Bonhoeffer’s time at the seminary in Finkenwalde has been one of great interest to me since I first heard of it. I found the thought of a seminary that focused on discipleship above everything else incredibly appealing. I wish I could’ve enjoyed an experience like Bonhoeffer’s students. It’s no surprise, then, that one of my favorite passages in the anthology is an instruction guide to meditation that was written by Eberhard Bethge under Bonhoeffer’s supervision. In it, the student is encouraged to “meet [Christ] first in the day, before you meet other people” and to ask “what is still preventing you from following completely.” It is a theme that sounds throughout all of his writings: sacrifice, following completely, devotion to God and His Church.
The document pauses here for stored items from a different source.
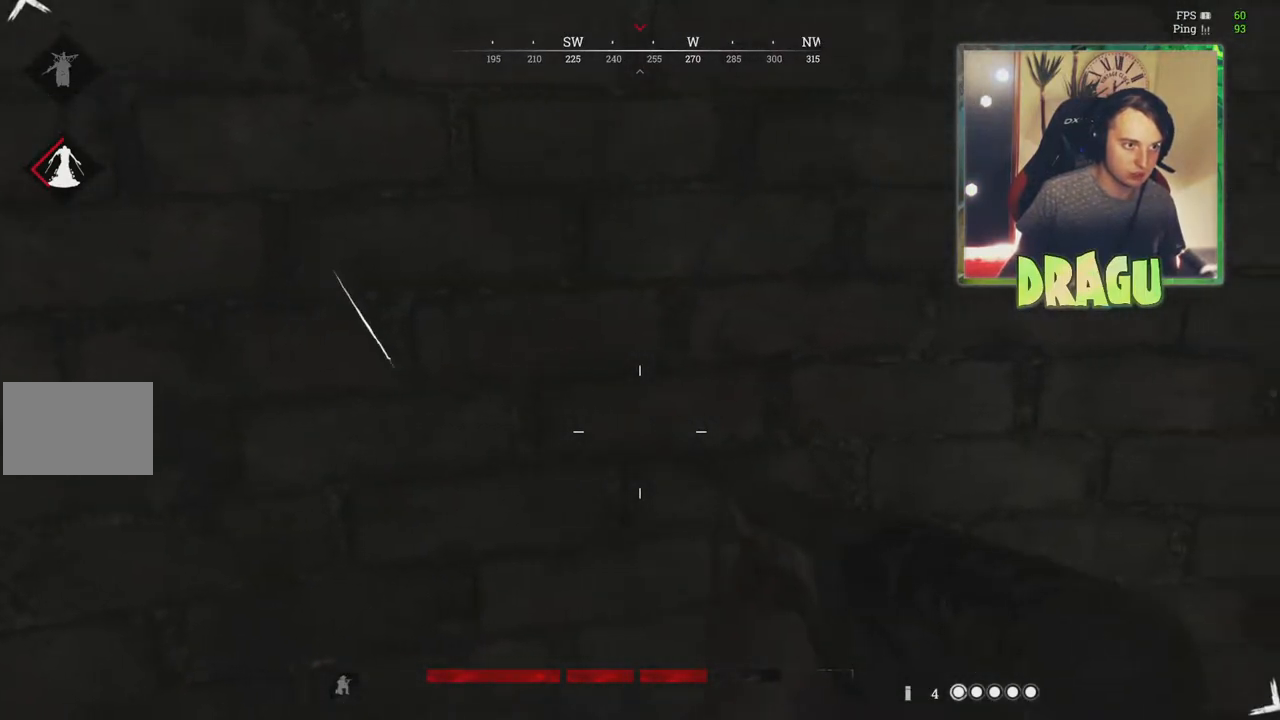
{"keys": ["a"], "mouse": [], "events": [[250, "d", "up"], [384, "a", "down"]]}
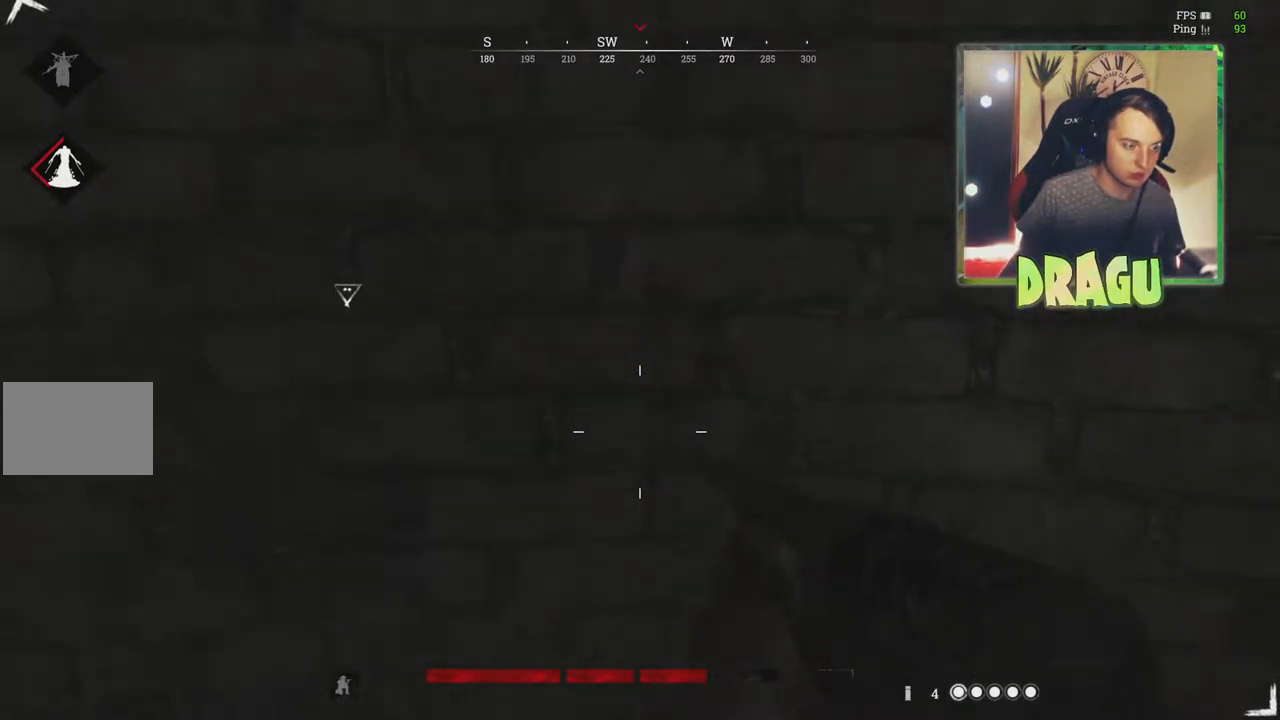
{"keys": ["d"], "mouse": [], "events": [[50, "s", "down"], [233, "a", "up"], [400, "d", "down"], [450, "s", "up"]]}
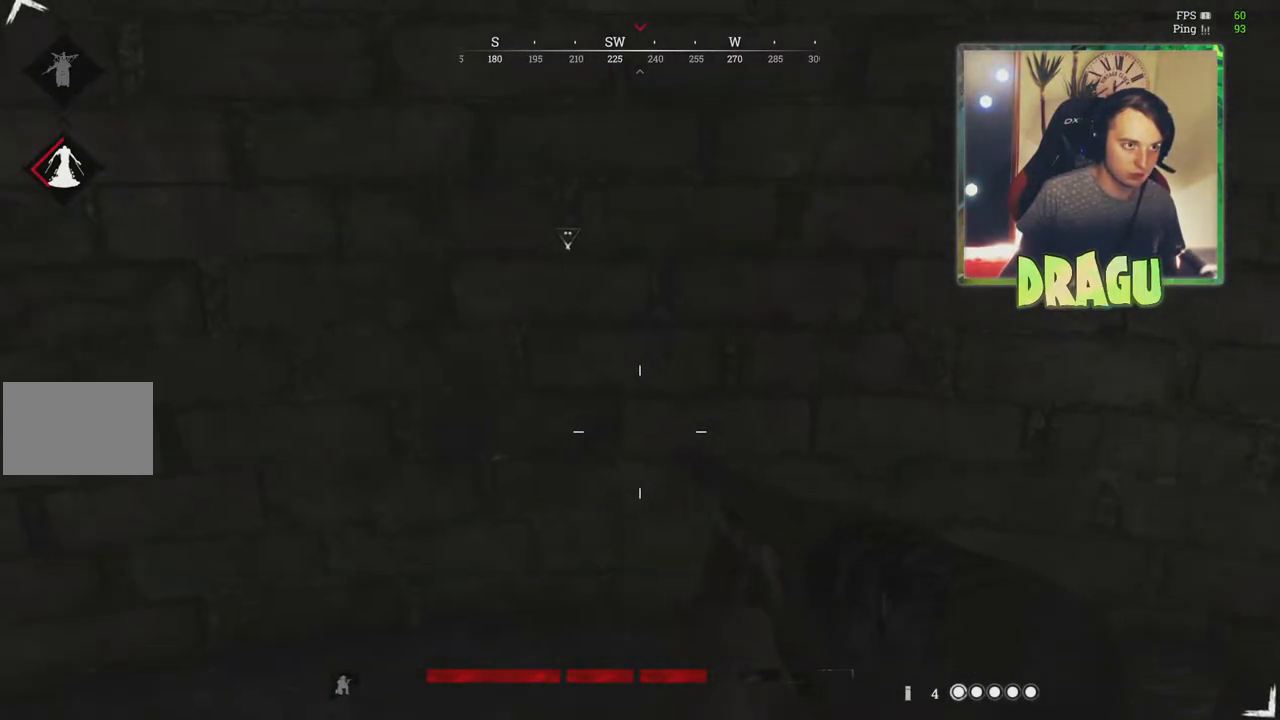
{"keys": ["a", "w"], "mouse": [], "events": [[184, "d", "up"], [217, "w", "down"], [334, "a", "down"]]}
This truth can be seen in so many different ways: in Bonhoeffer’s description of Finkenwalde’s students as “renouncing everything except the simple necessities,” and “[taking] upon themselves to lead a common life”, in his letter to a group of young theologians in Pomerania to whom he writes, “there is only one way, the way of repentance, of patience under God’s Word,” or in his decision to return to a Germany that has set itself against true Christianity and poses a real danger to him and all faithful believers. His writings ooze with a devotion to the way of self-denial. Ultimately, this is Bonhoeffer’s ‘Way to Freedom.’ Freedom isn’t in a libertine spirit but in conformity to Christ.
On the other hand, Bonhoeffer’s unique time and situation also called for him to deal with a particular issue, that of the church. This book is filled with his arguments concerning the church, its extent, how it functions, and a number of other issues that have very little benefit to the average, modern Christian. There are numerous references to the Barmen Declaration and the meeting at Dahlem. Bonhoeffer discusses the nature of the true church and where both the German and Confessing Churches fit into it. Unless the reader is steeped in German Ecclesiastical history he will be lost. That’s the problem with this book as it is with any collection of writings by a historical figure. Divorced from the time period, intelligibility is hindered. In order to truly enjoy these writings as they deserve to be enjoyed and meditated on, there is a need to study the time period and Bonhoeffer’s life.
Unfortunately, as a result of this, I can’t recommend this book to anyone except the Bonhoeffer scholar. It’s simply too unintelligible for the average reader. If however, you’ve read up on Bonhoeffer and the theological issues raging during his time, it might be something you’d enjoy; especially if you have already enjoyed some of his other works.